● **Aim of the exercise**: A faithful transcription is wanted of the lines from the top of the material through the line that holds "35: (497, 62, 1.85)", both ends included, leaving out the pictures.

● **Data**:
= Beginning of Section =
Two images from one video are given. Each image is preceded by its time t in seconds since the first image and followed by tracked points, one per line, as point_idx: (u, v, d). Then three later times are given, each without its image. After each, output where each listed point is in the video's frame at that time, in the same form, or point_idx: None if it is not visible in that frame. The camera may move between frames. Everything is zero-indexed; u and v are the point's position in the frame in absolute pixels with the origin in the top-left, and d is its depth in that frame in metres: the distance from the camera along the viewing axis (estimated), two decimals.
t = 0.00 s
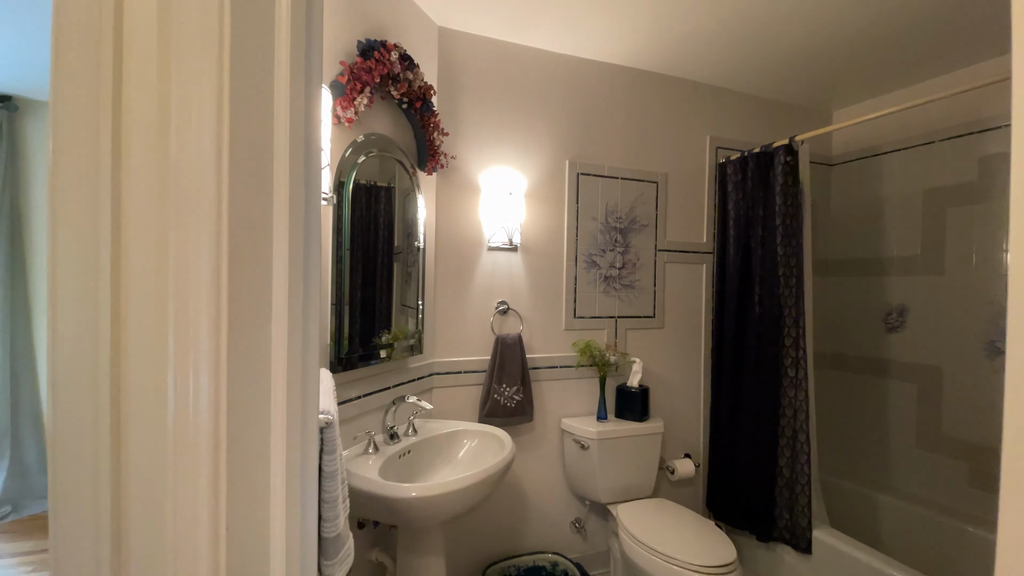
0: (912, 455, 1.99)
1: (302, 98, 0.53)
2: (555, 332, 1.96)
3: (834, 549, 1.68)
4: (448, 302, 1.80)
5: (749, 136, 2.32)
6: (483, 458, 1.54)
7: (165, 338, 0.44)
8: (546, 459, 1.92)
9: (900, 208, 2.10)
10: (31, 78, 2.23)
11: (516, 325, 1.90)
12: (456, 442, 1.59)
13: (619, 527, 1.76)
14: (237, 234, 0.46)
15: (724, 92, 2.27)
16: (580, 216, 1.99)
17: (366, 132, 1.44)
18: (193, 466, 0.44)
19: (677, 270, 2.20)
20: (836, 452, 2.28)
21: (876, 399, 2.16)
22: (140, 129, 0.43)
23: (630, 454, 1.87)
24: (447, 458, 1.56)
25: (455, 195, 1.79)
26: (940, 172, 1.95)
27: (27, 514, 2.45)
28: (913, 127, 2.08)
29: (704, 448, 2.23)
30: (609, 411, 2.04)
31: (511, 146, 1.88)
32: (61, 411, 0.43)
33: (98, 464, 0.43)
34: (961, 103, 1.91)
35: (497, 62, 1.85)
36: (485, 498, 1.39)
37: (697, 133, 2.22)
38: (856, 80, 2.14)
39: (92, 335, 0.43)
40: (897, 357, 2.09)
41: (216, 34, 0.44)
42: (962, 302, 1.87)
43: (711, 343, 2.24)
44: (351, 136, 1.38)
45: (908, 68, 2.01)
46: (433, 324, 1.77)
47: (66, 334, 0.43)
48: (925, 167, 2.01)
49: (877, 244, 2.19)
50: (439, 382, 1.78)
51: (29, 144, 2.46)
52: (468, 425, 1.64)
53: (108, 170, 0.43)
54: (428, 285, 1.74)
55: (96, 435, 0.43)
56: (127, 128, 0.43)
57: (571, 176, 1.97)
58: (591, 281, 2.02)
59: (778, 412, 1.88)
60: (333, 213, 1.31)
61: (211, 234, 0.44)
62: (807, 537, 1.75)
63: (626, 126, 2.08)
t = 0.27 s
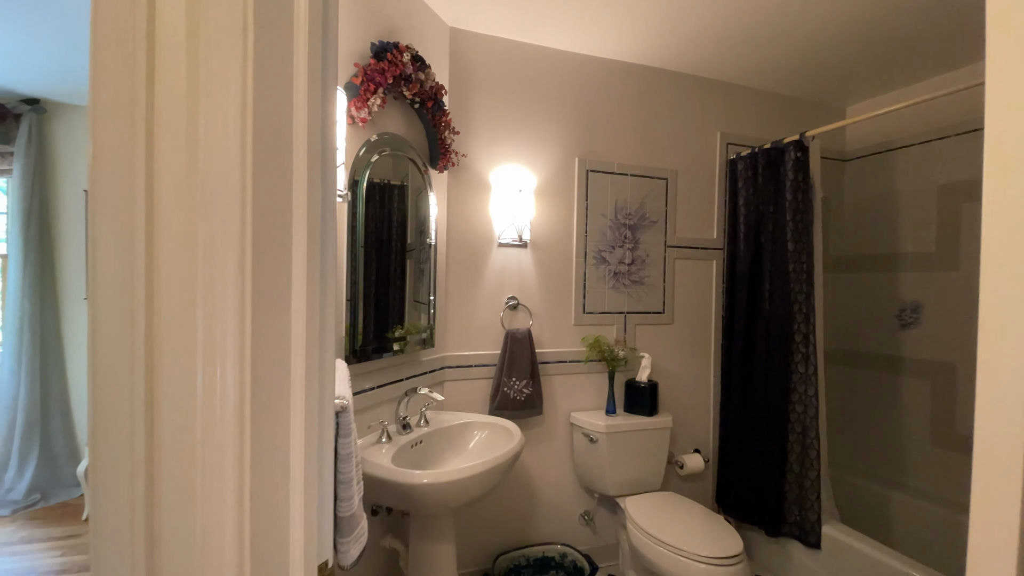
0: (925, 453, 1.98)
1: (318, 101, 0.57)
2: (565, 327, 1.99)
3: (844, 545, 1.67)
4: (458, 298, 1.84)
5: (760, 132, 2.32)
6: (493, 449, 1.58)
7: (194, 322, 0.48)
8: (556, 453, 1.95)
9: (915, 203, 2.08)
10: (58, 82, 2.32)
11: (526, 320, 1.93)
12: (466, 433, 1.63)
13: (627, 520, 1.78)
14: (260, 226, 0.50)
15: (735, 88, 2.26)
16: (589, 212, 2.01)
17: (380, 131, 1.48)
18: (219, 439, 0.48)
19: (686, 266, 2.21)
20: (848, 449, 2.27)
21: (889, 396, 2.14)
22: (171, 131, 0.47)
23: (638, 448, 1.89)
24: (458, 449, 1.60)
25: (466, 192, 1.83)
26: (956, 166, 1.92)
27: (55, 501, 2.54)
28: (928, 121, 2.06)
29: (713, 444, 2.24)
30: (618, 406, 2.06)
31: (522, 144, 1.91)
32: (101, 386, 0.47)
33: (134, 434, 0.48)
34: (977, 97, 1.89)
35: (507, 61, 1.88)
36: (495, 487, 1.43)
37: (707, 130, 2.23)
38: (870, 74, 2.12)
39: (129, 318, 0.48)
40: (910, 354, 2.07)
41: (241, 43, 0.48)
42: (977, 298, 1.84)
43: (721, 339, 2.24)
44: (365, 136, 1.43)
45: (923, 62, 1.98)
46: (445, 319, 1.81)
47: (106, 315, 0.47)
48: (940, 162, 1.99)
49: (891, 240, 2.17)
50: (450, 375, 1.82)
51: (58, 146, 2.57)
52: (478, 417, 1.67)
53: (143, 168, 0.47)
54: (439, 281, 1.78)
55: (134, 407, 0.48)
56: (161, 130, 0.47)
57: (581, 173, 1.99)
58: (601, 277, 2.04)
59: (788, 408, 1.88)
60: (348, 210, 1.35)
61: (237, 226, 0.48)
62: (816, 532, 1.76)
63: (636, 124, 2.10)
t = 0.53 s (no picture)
0: (945, 449, 1.96)
1: (346, 102, 0.62)
2: (579, 320, 2.02)
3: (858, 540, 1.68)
4: (475, 291, 1.88)
5: (777, 126, 2.30)
6: (508, 438, 1.62)
7: (235, 303, 0.54)
8: (570, 443, 1.99)
9: (937, 197, 2.05)
10: (93, 84, 2.43)
11: (541, 313, 1.97)
12: (483, 422, 1.68)
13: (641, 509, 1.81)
14: (295, 221, 0.55)
15: (752, 81, 2.25)
16: (604, 207, 2.04)
17: (399, 130, 1.54)
18: (257, 407, 0.54)
19: (701, 260, 2.22)
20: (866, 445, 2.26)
21: (908, 392, 2.12)
22: (214, 133, 0.53)
23: (652, 440, 1.92)
24: (474, 437, 1.65)
25: (483, 188, 1.88)
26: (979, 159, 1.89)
27: (92, 485, 2.66)
28: (951, 113, 2.02)
29: (728, 437, 2.25)
30: (632, 398, 2.09)
31: (537, 140, 1.95)
32: (154, 359, 0.54)
33: (184, 401, 0.54)
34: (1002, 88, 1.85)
35: (523, 59, 1.92)
36: (509, 474, 1.47)
37: (723, 124, 2.22)
38: (891, 66, 2.09)
39: (178, 299, 0.54)
40: (931, 349, 2.05)
41: (276, 50, 0.53)
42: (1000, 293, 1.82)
43: (736, 333, 2.25)
44: (385, 134, 1.48)
45: (947, 52, 1.95)
46: (462, 312, 1.86)
47: (158, 297, 0.54)
48: (964, 154, 1.95)
49: (912, 234, 2.14)
50: (467, 366, 1.87)
51: (93, 146, 2.69)
52: (494, 407, 1.72)
53: (190, 166, 0.53)
54: (456, 274, 1.83)
55: (183, 378, 0.54)
56: (205, 132, 0.53)
57: (595, 168, 2.02)
58: (615, 271, 2.07)
59: (803, 402, 1.89)
60: (370, 205, 1.41)
61: (273, 218, 0.54)
62: (830, 526, 1.77)
63: (651, 119, 2.11)
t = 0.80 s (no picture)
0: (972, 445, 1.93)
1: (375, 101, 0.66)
2: (598, 312, 2.04)
3: (875, 530, 1.73)
4: (495, 282, 1.92)
5: (801, 115, 2.27)
6: (526, 425, 1.67)
7: (275, 290, 0.61)
8: (588, 432, 2.03)
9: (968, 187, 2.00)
10: (128, 83, 2.53)
11: (559, 304, 2.00)
12: (502, 410, 1.73)
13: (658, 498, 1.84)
14: (329, 211, 0.60)
15: (775, 71, 2.22)
16: (623, 199, 2.05)
17: (422, 125, 1.58)
18: (293, 382, 0.61)
19: (722, 252, 2.21)
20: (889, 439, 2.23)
21: (934, 386, 2.08)
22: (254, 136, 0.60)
23: (669, 430, 1.94)
24: (493, 424, 1.70)
25: (503, 181, 1.91)
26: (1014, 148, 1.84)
27: (130, 467, 2.81)
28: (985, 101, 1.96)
29: (747, 430, 2.24)
30: (650, 389, 2.11)
31: (557, 134, 1.97)
32: (205, 336, 0.62)
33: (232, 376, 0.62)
34: None
35: (542, 52, 1.93)
36: (528, 459, 1.52)
37: (745, 115, 2.20)
38: (922, 53, 2.03)
39: (224, 286, 0.61)
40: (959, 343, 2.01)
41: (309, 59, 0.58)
42: None
43: (757, 326, 2.23)
44: (408, 129, 1.52)
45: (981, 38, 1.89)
46: (482, 302, 1.90)
47: (209, 284, 0.61)
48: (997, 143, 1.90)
49: (941, 225, 2.09)
50: (487, 356, 1.92)
51: (128, 143, 2.81)
52: (513, 396, 1.76)
53: (235, 168, 0.60)
54: (476, 266, 1.87)
55: (231, 355, 0.62)
56: (247, 137, 0.60)
57: (615, 161, 2.03)
58: (634, 263, 2.08)
59: (824, 395, 1.88)
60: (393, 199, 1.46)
61: (308, 210, 0.59)
62: (850, 518, 1.80)
63: (671, 111, 2.10)
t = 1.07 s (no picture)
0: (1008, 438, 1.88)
1: (408, 93, 0.71)
2: (621, 300, 2.05)
3: (907, 522, 1.71)
4: (519, 270, 1.95)
5: (832, 100, 2.21)
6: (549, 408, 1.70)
7: (319, 266, 0.66)
8: (611, 419, 2.05)
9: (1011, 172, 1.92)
10: (168, 79, 2.64)
11: (583, 292, 2.02)
12: (526, 394, 1.76)
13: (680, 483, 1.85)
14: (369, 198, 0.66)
15: (806, 54, 2.17)
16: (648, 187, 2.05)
17: (450, 114, 1.61)
18: (336, 350, 0.67)
19: (748, 240, 2.18)
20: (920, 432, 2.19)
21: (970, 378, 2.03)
22: (298, 124, 0.64)
23: (693, 417, 1.95)
24: (517, 407, 1.74)
25: (528, 170, 1.93)
26: None
27: (173, 446, 2.96)
28: None
29: (773, 419, 2.22)
30: (673, 377, 2.11)
31: (581, 122, 1.97)
32: (251, 311, 0.67)
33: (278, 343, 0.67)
34: None
35: (567, 41, 1.93)
36: (550, 441, 1.55)
37: (774, 100, 2.16)
38: (964, 33, 1.95)
39: (269, 263, 0.66)
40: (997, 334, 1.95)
41: (352, 53, 0.63)
42: None
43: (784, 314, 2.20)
44: (436, 119, 1.56)
45: None
46: (507, 289, 1.94)
47: (255, 258, 0.66)
48: None
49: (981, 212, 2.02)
50: (511, 341, 1.95)
51: (166, 137, 2.93)
52: (537, 381, 1.80)
53: (279, 150, 0.64)
54: (501, 254, 1.90)
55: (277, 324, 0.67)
56: (291, 122, 0.64)
57: (640, 148, 2.02)
58: (659, 251, 2.08)
59: (852, 385, 1.86)
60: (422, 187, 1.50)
61: (350, 196, 0.65)
62: (878, 509, 1.79)
63: (697, 97, 2.08)
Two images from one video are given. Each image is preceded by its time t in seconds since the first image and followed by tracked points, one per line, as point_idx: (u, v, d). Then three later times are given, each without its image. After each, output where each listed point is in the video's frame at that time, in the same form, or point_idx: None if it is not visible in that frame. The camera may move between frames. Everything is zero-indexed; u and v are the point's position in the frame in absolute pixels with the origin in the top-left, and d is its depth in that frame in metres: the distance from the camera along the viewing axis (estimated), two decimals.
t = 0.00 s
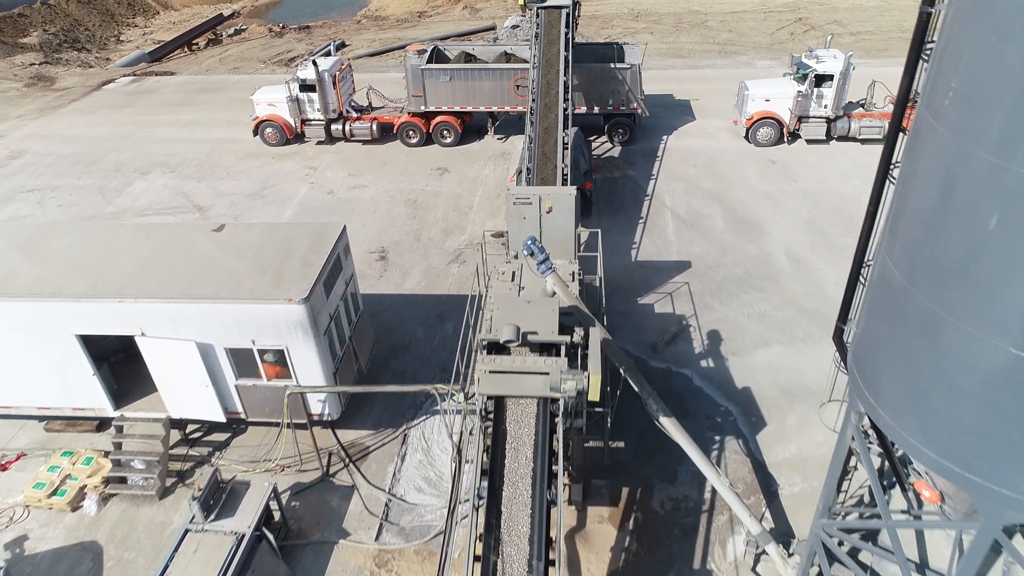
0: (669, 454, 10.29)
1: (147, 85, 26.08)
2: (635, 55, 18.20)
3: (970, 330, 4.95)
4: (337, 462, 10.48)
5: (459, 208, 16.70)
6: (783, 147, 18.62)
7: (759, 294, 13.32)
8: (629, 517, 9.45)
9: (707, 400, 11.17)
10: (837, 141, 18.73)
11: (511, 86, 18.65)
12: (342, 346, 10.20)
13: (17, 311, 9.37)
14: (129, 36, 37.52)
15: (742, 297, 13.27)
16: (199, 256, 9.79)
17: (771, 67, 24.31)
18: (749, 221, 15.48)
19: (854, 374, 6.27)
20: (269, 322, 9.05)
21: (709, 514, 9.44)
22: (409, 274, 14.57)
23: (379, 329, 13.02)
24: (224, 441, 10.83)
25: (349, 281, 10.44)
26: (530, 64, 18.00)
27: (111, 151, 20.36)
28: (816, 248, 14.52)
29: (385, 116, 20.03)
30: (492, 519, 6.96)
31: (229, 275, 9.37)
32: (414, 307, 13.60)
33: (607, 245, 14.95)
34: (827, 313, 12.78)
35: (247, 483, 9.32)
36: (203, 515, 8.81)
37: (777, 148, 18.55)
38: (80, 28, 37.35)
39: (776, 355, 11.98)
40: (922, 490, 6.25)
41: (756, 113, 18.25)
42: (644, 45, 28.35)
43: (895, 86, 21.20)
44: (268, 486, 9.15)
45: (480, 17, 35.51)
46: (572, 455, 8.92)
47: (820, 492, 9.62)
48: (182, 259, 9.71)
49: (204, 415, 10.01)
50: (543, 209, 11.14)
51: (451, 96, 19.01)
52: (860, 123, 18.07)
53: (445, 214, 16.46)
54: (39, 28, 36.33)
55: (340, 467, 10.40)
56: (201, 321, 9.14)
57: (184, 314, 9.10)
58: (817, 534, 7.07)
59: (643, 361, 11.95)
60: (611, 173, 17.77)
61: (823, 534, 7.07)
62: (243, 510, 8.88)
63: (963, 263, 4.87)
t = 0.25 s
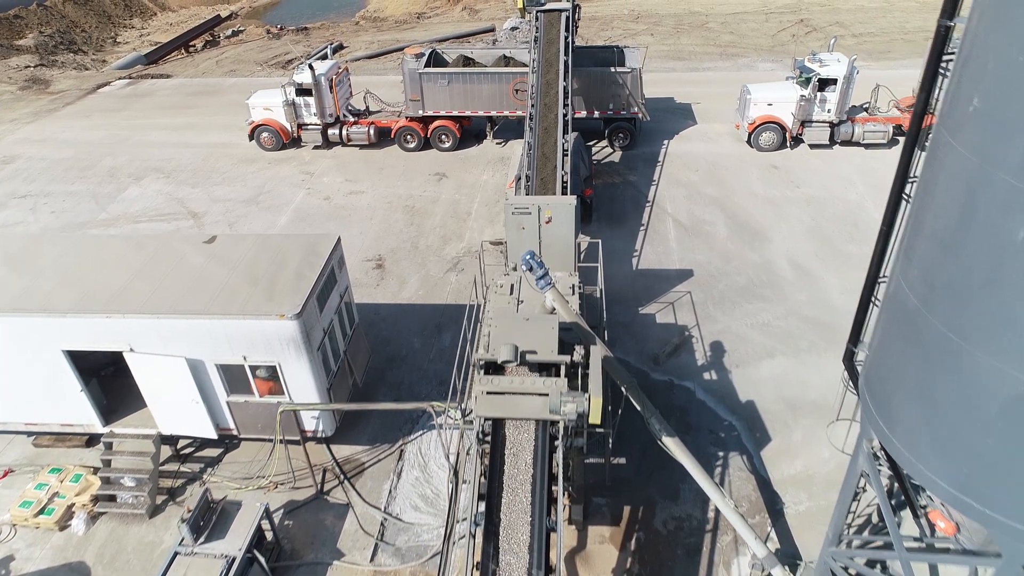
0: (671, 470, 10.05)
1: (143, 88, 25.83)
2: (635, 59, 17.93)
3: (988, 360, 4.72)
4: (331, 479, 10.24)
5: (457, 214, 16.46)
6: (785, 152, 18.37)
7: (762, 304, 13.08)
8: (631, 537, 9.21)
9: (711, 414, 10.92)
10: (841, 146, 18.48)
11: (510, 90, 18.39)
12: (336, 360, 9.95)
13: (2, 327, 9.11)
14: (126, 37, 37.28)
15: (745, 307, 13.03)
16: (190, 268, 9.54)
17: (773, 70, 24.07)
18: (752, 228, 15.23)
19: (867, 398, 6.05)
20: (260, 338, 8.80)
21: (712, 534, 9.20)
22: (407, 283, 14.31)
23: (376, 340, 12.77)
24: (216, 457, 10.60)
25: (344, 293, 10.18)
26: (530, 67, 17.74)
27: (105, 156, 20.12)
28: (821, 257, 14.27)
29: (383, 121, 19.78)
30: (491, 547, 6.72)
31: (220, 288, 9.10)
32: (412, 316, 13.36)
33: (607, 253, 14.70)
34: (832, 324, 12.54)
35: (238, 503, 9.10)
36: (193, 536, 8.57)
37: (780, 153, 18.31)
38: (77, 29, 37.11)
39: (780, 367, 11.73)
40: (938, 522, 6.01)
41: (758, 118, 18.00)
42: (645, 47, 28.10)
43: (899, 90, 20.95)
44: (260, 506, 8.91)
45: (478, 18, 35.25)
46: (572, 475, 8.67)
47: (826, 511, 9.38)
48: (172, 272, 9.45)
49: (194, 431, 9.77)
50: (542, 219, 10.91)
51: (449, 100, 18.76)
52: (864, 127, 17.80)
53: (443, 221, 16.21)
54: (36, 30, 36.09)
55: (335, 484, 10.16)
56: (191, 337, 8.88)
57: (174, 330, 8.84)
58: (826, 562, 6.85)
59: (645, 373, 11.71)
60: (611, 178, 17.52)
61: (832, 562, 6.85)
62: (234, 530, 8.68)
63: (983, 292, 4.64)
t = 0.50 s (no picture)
0: (674, 487, 9.81)
1: (139, 91, 25.59)
2: (636, 62, 17.66)
3: (1010, 395, 4.48)
4: (326, 496, 9.99)
5: (456, 220, 16.21)
6: (789, 156, 18.12)
7: (766, 314, 12.84)
8: (634, 557, 8.96)
9: (714, 428, 10.68)
10: (845, 151, 18.24)
11: (509, 94, 18.14)
12: (331, 375, 9.70)
13: None
14: (123, 39, 37.05)
15: (748, 317, 12.79)
16: (180, 282, 9.30)
17: (775, 73, 23.83)
18: (755, 236, 14.99)
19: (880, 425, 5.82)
20: (252, 354, 8.55)
21: (717, 554, 8.95)
22: (404, 292, 14.06)
23: (373, 352, 12.52)
24: (208, 474, 10.36)
25: (339, 307, 9.92)
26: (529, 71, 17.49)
27: (99, 161, 19.88)
28: (825, 265, 14.02)
29: (381, 125, 19.53)
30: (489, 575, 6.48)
31: (210, 304, 8.86)
32: (409, 327, 13.11)
33: (608, 261, 14.46)
34: (837, 334, 12.30)
35: (229, 525, 8.91)
36: (182, 559, 8.38)
37: (783, 158, 18.06)
38: (74, 30, 36.87)
39: (785, 380, 11.49)
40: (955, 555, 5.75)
= End of Section =
● **Written response**:
Two images from one video are given. Each image is preceded by its time t in seconds since the first image and followed by tracked points, one per line, as point_idx: (u, v, d). Then three later times are given, each without its image. After each, output where each listed point is in the video's frame at that time, in the same form, or point_idx: None if it is not visible in that frame. The camera may move between frames. Everything is zero-indexed; u and v are the point's position in the frame in absolute pixels with the origin in the top-left, and d is its depth in that frame in metres: the distance from the camera along the viewing axis (estimated), two decimals.
t = 0.00 s
0: (912, 455, 1.99)
1: (302, 98, 0.53)
2: (555, 332, 1.96)
3: (834, 549, 1.68)
4: (448, 302, 1.80)
5: (749, 136, 2.32)
6: (483, 458, 1.54)
7: (165, 338, 0.44)
8: (546, 459, 1.92)
9: (900, 208, 2.10)
10: (31, 78, 2.23)
11: (516, 325, 1.90)
12: (456, 442, 1.59)
13: (619, 527, 1.76)
14: (237, 234, 0.46)
15: (724, 92, 2.27)
16: (580, 216, 1.99)
17: (366, 132, 1.44)
18: (193, 466, 0.44)
19: (677, 270, 2.20)
20: (836, 452, 2.28)
21: (876, 399, 2.16)
22: (140, 129, 0.43)
23: (630, 454, 1.87)
24: (447, 458, 1.56)
25: (455, 195, 1.79)
26: (940, 172, 1.95)
27: (27, 514, 2.45)
28: (913, 127, 2.08)
29: (704, 448, 2.23)
30: (609, 411, 2.04)
31: (511, 146, 1.88)
32: (61, 411, 0.43)
33: (98, 464, 0.43)
34: (961, 103, 1.91)
35: (497, 62, 1.85)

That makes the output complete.